RAFATS, FUSUK, dan JIDAL WAKTU HAJI



RAFATS, FUSUK, dan JIDAL WAKTU HAJI
Assalamu’alaikum wr wb
Ustaz, dalam melaksanakan ibadah haji kita dilarang melakukan rafats, berbuat fasik, dan berbantah-bantah sebagaimana yang dijelaskan dalam surah Al-Baqarah ayat 197. Apa yang dimaksud dengan semua perbuatan itu?
Wa’alaikumsalam wr wb
Allah SWT berfirman, “(musim) haji adalah beberapa bulan yang dimaklumi” barang siapa yang menetapkan niatnyan dalam bulan itu akan mengerjakan haji maka tidak boleh rafats, berbantah-bantaha di dalam masa mengerjakan haji. Apa yang kamu kerjakan berupa kebaikan, niscaya Allah mengetahuinya. Berbekalah dan bertakwalah kepada-Ku hai orang-orang yang berakal”. (QS Al-Baqarah [2]:197).

▸ Tugas 1
Menurut kutipan sumber, surah dan ayat berapa yang menjelaskan larangan rafats, berbuat fasik, dan berbantah-bantah saat haji?
▸ Tugas 2
Salin tanpa perubahan bagian kutipan sumber yang diawali kata-kata "Wa’alaikumsalam wr wb" dan ditutup dengan "(QS Al-Baqarah [2]:197).".
Kerjakan hanya berdasarkan kutipan sumber.

[Gambar dengan koordinat titik kunci]
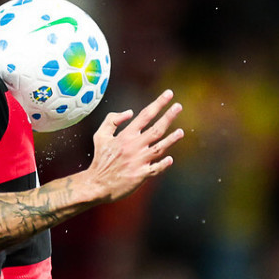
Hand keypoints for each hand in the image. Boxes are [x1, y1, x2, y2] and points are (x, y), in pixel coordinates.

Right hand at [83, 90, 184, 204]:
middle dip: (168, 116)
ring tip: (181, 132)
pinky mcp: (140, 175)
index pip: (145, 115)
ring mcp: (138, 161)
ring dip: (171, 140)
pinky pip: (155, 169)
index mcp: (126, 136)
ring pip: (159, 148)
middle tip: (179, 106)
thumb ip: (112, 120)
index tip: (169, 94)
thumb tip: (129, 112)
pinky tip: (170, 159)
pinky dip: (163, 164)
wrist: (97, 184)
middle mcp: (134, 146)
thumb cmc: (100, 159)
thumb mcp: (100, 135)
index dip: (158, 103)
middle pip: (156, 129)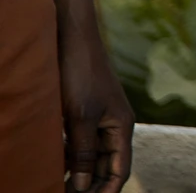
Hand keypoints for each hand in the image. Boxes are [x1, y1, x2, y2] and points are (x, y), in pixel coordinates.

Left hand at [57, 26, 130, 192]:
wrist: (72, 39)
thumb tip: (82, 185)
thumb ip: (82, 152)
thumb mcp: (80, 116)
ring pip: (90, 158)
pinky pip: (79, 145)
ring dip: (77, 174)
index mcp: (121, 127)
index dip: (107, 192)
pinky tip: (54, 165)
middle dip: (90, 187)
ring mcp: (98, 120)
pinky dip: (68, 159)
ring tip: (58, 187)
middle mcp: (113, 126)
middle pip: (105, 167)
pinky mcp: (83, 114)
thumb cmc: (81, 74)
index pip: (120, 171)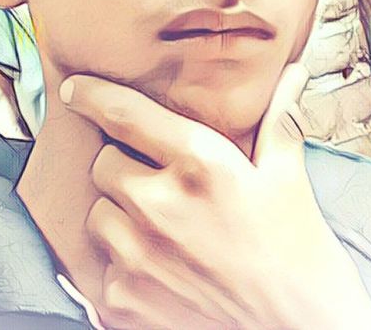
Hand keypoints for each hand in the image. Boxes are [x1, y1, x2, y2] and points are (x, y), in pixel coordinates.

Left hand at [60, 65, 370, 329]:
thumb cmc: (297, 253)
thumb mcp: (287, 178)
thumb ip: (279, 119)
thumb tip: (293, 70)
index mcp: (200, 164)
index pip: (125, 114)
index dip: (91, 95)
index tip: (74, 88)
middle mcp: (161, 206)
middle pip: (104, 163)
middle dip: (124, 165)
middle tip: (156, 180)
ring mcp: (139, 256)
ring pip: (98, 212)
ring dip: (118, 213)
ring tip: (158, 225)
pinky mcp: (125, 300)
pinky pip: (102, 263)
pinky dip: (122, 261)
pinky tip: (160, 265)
* * *
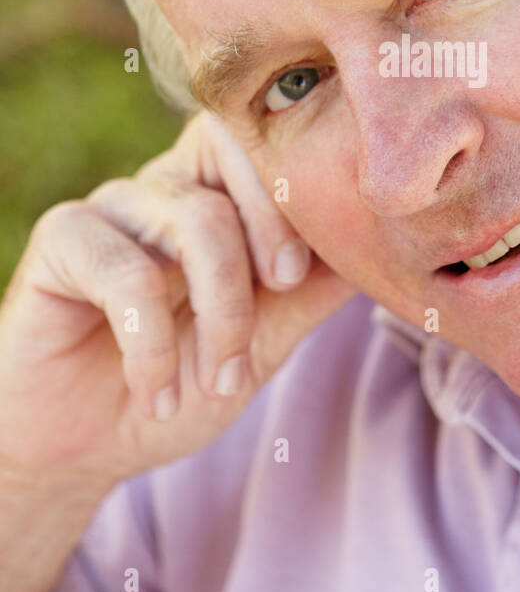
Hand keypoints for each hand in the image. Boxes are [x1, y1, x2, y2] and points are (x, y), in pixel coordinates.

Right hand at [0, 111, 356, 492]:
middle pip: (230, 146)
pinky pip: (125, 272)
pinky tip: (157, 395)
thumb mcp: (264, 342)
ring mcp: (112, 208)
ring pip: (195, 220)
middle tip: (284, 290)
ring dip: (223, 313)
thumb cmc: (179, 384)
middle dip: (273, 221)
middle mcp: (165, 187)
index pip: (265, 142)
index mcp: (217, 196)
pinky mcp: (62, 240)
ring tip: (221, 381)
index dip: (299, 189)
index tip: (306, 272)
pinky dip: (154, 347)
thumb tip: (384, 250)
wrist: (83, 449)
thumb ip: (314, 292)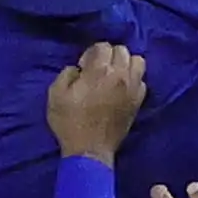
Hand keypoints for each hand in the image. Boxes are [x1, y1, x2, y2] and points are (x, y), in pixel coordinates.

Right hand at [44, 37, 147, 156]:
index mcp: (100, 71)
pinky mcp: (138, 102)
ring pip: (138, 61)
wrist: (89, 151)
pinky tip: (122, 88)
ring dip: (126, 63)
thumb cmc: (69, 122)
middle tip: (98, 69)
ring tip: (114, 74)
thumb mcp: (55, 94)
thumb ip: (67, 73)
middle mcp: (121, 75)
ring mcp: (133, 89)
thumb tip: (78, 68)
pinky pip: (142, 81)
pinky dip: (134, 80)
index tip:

▸ Keluaran yang Diharapkan 1
Surah Al-Baqarah ayat 197.

▸ Keluaran yang Diharapkan 2
Wa’alaikumsalam wr wb
Allah SWT berfirman, “(musim) haji adalah beberapa bulan yang dimaklumi” barang siapa yang menetapkan niatnyan dalam bulan itu akan mengerjakan haji maka tidak boleh rafats, berbantah-bantaha di dalam masa mengerjakan haji. Apa yang kamu kerjakan berupa kebaikan, niscaya Allah mengetahuinya. Berbekalah dan bertakwalah kepada-Ku hai orang-orang yang berakal”. (QS Al-Baqarah [2]:197).